White Stuff is the first British brand to sign a Fairtrade contract committing to sourcing denim in an ethical way. They launched their Doing Good Stuff denim collection, created by one of the world’s cleanest and most sustainable factories. It uses only a fraction of the water and energy used in traditional denim production.
In addition to cutting water and energy, they are reducing their environmental impact by donating toxic by-products to make bricks for building projects in local communities.
The iconic denim brand not only uses recycled materials but is also reducing water waste through a patented Water<Less® technology, reusing over 9 billion litres of water since 2021.
The brand continues to launch new sustainable initiatives to rehab denim’s bad environmental reputation and has successfully eliminated toxic chemical discharge from most of its supply chain.

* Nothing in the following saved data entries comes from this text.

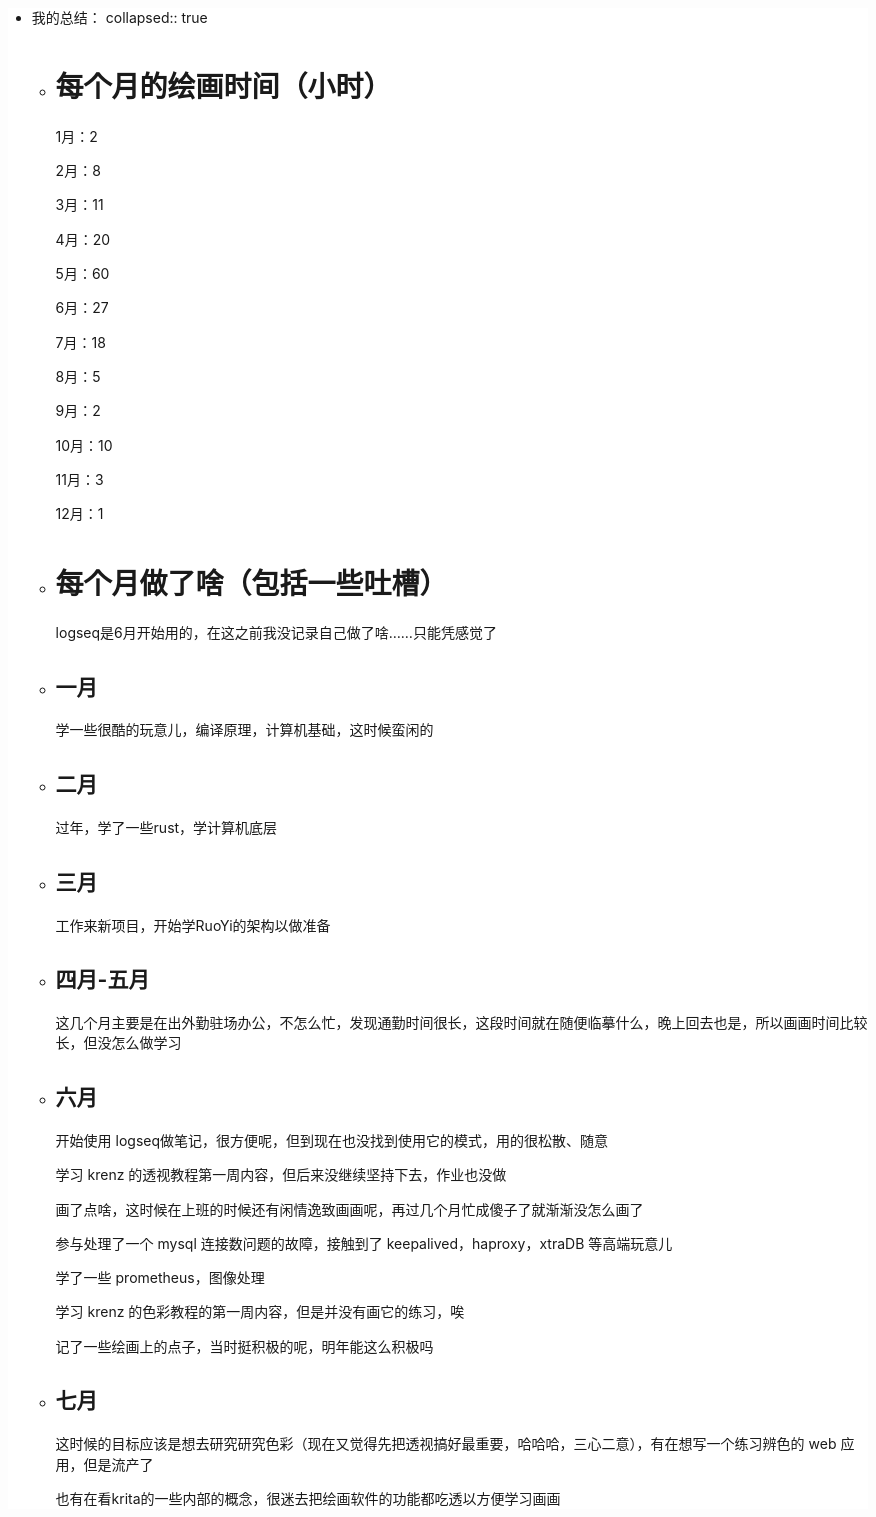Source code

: - 我的总结：
  collapsed:: true
	- # 每个月的绘画时间（小时）
	  
	  1月：2 
	  
	  2月：8
	  
	  3月：11
	  
	  4月：20
	  
	  5月：60
	  
	  6月：27
	  
	  7月：18
	  
	  8月：5
	  
	  9月：2
	  
	  10月：10
	  
	  11月：3
	  
	  12月：1
	- # 每个月做了啥（包括一些吐槽）
	  
	  logseq是6月开始用的，在这之前我没记录自己做了啥……只能凭感觉了
	- ## 一月
	  
	  学一些很酷的玩意儿，编译原理，计算机基础，这时候蛮闲的
	- ## 二月
	  
	  过年，学了一些rust，学计算机底层
	- ## 三月
	  
	  工作来新项目，开始学RuoYi的架构以做准备
	- ## 四月-五月
	  
	  这几个月主要是在出外勤驻场办公，不怎么忙，发现通勤时间很长，这段时间就在随便临摹什么，晚上回去也是，所以画画时间比较长，但没怎么做学习
	- ## 六月
	  
	  开始使用 logseq做笔记，很方便呢，但到现在也没找到使用它的模式，用的很松散、随意
	  
	  学习 krenz 的透视教程第一周内容，但后来没继续坚持下去，作业也没做
	  
	  画了点啥，这时候在上班的时候还有闲情逸致画画呢，再过几个月忙成傻子了就渐渐没怎么画了
	  
	  参与处理了一个 mysql 连接数问题的故障，接触到了 keepalived，haproxy，xtraDB 等高端玩意儿
	  
	  学了一些 prometheus，图像处理
	  
	  学习 krenz 的色彩教程的第一周内容，但是并没有画它的练习，唉
	  
	  记了一些绘画上的点子，当时挺积极的呢，明年能这么积极吗
	- ## 七月
	  
	  这时候的目标应该是想去研究研究色彩（现在又觉得先把透视搞好最重要，哈哈哈，三心二意），有在想写一个练习辨色的 web 应用，但是流产了
	  
	  也有在看krita的一些内部的概念，很迷去把绘画软件的功能都吃透以方便学习画画
	  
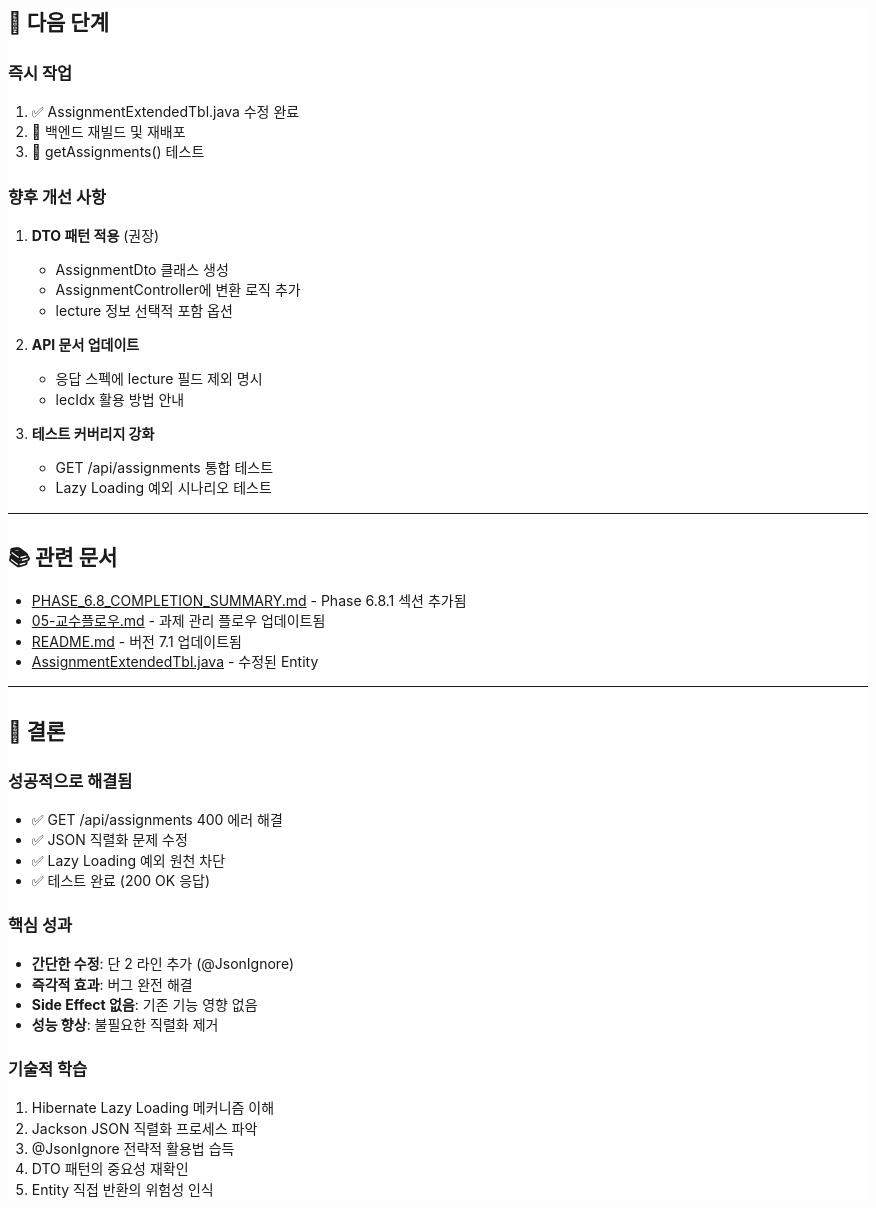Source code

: ## 🚀 다음 단계

### 즉시 작업
1. ✅ AssignmentExtendedTbl.java 수정 완료
2. 🔄 백엔드 재빌드 및 재배포
3. 🧪 getAssignments() 테스트

### 향후 개선 사항
1. **DTO 패턴 적용** (권장)
   - AssignmentDto 클래스 생성
   - AssignmentController에 변환 로직 추가
   - lecture 정보 선택적 포함 옵션

2. **API 문서 업데이트**
   - 응답 스펙에 lecture 필드 제외 명시
   - lecIdx 활용 방법 안내

3. **테스트 커버리지 강화**
   - GET /api/assignments 통합 테스트
   - Lazy Loading 예외 시나리오 테스트

---

## 📚 관련 문서

- [PHASE_6.8_COMPLETION_SUMMARY.md](./PHASE_6.8_COMPLETION_SUMMARY.md) - Phase 6.8.1 섹션 추가됨
- [05-교수플로우.md](./05-교수플로우.md) - 과제 관리 플로우 업데이트됨
- [README.md](./README.md) - 버전 7.1 업데이트됨
- [AssignmentExtendedTbl.java](../../src/main/java/BlueCrab/com/example/entity/Lecture/AssignmentExtendedTbl.java) - 수정된 Entity

---

## 🎉 결론

### 성공적으로 해결됨
- ✅ GET /api/assignments 400 에러 해결
- ✅ JSON 직렬화 문제 수정
- ✅ Lazy Loading 예외 원천 차단
- ✅ 테스트 완료 (200 OK 응답)

### 핵심 성과
- **간단한 수정**: 단 2 라인 추가 (@JsonIgnore)
- **즉각적 효과**: 버그 완전 해결
- **Side Effect 없음**: 기존 기능 영향 없음
- **성능 향상**: 불필요한 직렬화 제거

### 기술적 학습
1. Hibernate Lazy Loading 메커니즘 이해
2. Jackson JSON 직렬화 프로세스 파악
3. @JsonIgnore 전략적 활용법 습득
4. DTO 패턴의 중요성 재확인
5. Entity 직접 반환의 위험성 인식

M&S has long been leading the way in sustainability for big corporations. The company began rolling out Plan A as far back as 2007 and was the first retailer to be “Certified to all three Carbon Trust Standards for our achievements in carbon, water and waste reduction”.
M&S sources all its electricity from renewables as well as reaching its goal to become carbon neutral back in April 2013. Meanwhile, 100% of their cotton coming from sustainable sources and they’re working with the Better Cotton Initiative to continue to look for ways to cut chemicals and improve production. They launched schoolwear made from recycled plastic bottles (instead of new polyester made from oil) over a decade ago, and are currently working to make their jeans as sustainable as possible.